Neither Davis nor Baca agreed to be interviewed. A university spokesperson told JTA that Davis denies saying anything antisemitic.
But Pollack-Pelzner is not the only faculty member to accuse Davis of making insensitive comments about Jews. When discussing transparency around possible staff cuts in 2018, according to the Oregonian, two psychology professors, Jennifer Linder and Tanya Tompkins, both recalled Davis saying something like, “You don’t give Jews soap when you send them to the showers.”
Both professors declined to speak with JTA but confirmed that they had heard the comment.
“I don’t remember sharing that quotation,” Davis told the Oregonian, “but if I did I would certainly have attributed it to Professor Harvey and explained that he used the startling imagery to drive home the moral dimension of organizational work.” Davis was referring to a former teacher.
This month, the Anti-Defamation League and Oregon Board of Rabbis wrote letters of protest to the school. The latter called on the president and board chair to step down, accusing Davis of choosing “to levy antisemitic innuendos and disapprobations against a distinguished Jewish faculty member.”

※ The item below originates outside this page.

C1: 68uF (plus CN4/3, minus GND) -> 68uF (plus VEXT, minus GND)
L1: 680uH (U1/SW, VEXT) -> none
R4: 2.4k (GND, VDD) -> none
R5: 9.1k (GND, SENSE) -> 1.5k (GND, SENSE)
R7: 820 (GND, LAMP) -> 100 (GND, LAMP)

Over the past year, the sexual harassment and antisemitism scandals have sparked calls for Davis and Baca to resign. Those culminated in a 59-11 vote in the College of Arts and Sciences faculty this week calling on both to step down, according to Oregon Public Broadcasting. The faculty’s no-confidence resolution said Davis and Baca “have created an intimidating and hostile work environment, harmed members of the Linfield community, and damaged Linfield’s reputation.”
The university has continued to defend its leaders. It told JTA that antisemitism is covered in its anti-discrimination trainings and encouraged employees to attend trainings hosted by the local Jewish federation.

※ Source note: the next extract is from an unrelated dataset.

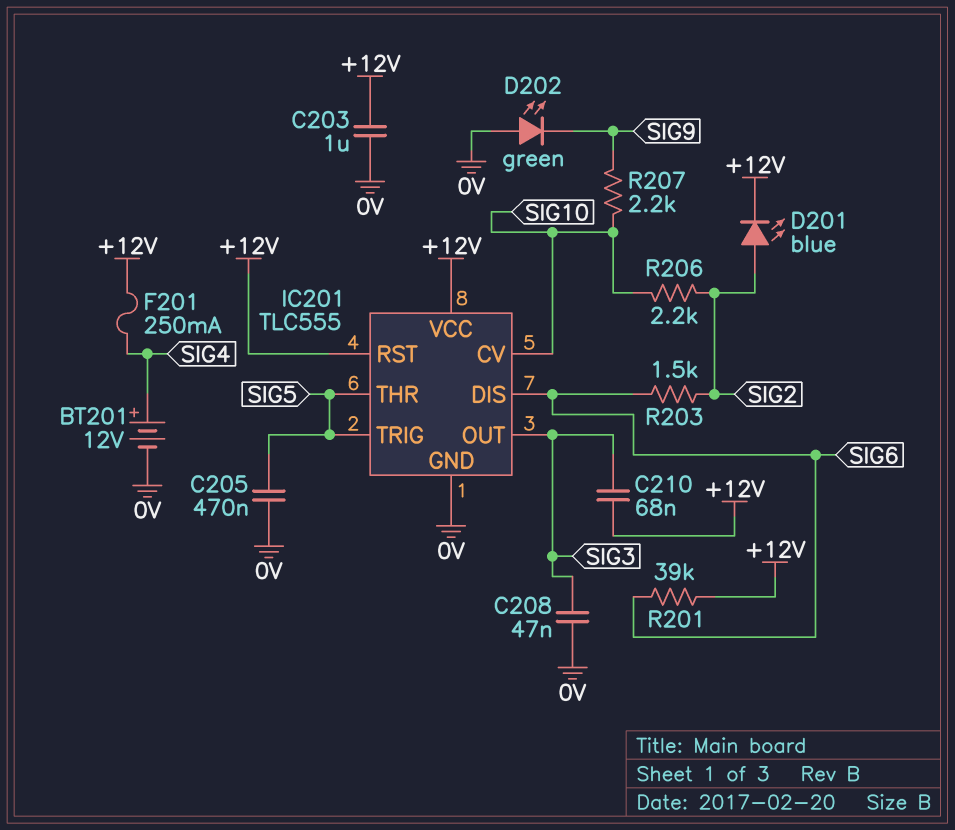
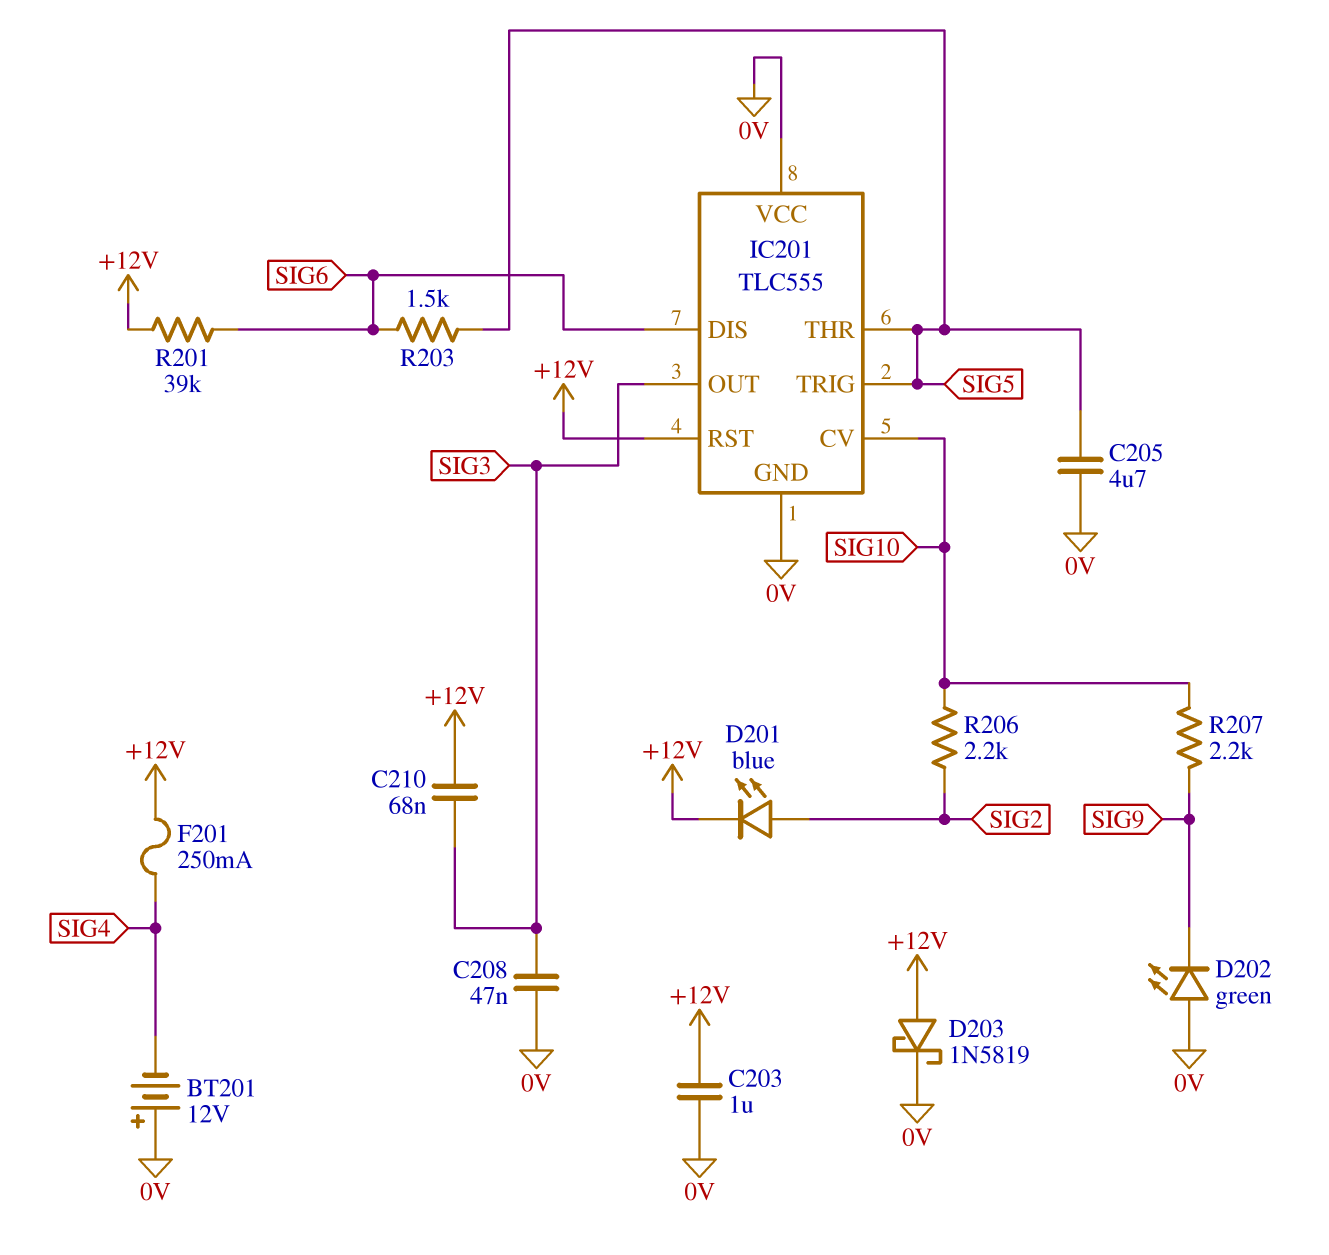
BT201: 12V (plus SIG4, minus 0V) -> 12V (plus 0V, minus SIG4)
C205: 470nF (0V, SIG5) -> 4.7uF (0V, SIG5)
D203: none -> schottky 1N5819 (A +12V, K 0V)
IC201 pin VCC: +12V -> 0V
R203: 1.5k (SIG2, SIG6) -> 1.5k (SIG5, SIG6)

Linfield also told JTA that the university would welcome the opportunity for the Oregon Board of Rabbis and ADL to come speak with campus leaders. But Posen, the rabbinical board’s president, said the school has not reached out to her.
Davis did send a letter responding to the ADL in which he denied the allegations and accused Pollack-Pelzner of waging a “smear campaign” against him and the university. The president said he welcomed “continued dialogue” with the ADL and would like to hear its recommendations for “additional programming.”
Miri Cypers, the ADL’s Pacific Northwest Regional director, told JTA that she has not responded to Davis because “we have not seen any accountability from the school in acknowledging anything related to the current situation.”
Meanwhile, the local chapter of the NAACP is investigating whether the allegations against Davis, the school’s first Black president, are racially motivated. The president of the local NAACP chapter, Reginald Richardson, told JTA that he cannot comment on an ongoing investigation.
As part of the probe, Richardson asked to speak with Pollack-Pelzner and five other professors who had spoken out about harassment at the university. The six professors responded in a joint email that while they respected the work of the NAACP, they viewed being asked to take part in this investigation as “an act of retaliation” to their criticism.
Multiple Jewish faculty members at Linfield told JTA that they had previously not worried as much about antisemitism at the school, and said its affiliation with the Baptist Church felt nominal. But one of the Jewish faculty members, who asked to remain anonymous for fear of retaliation, said the school feels less comfortable now than it once did.
“Now Daniel’s being called out,” the Jewish professor said. “It feels like a case is being built against him. It feels nerve-racking to not have these allegations taken more seriously.”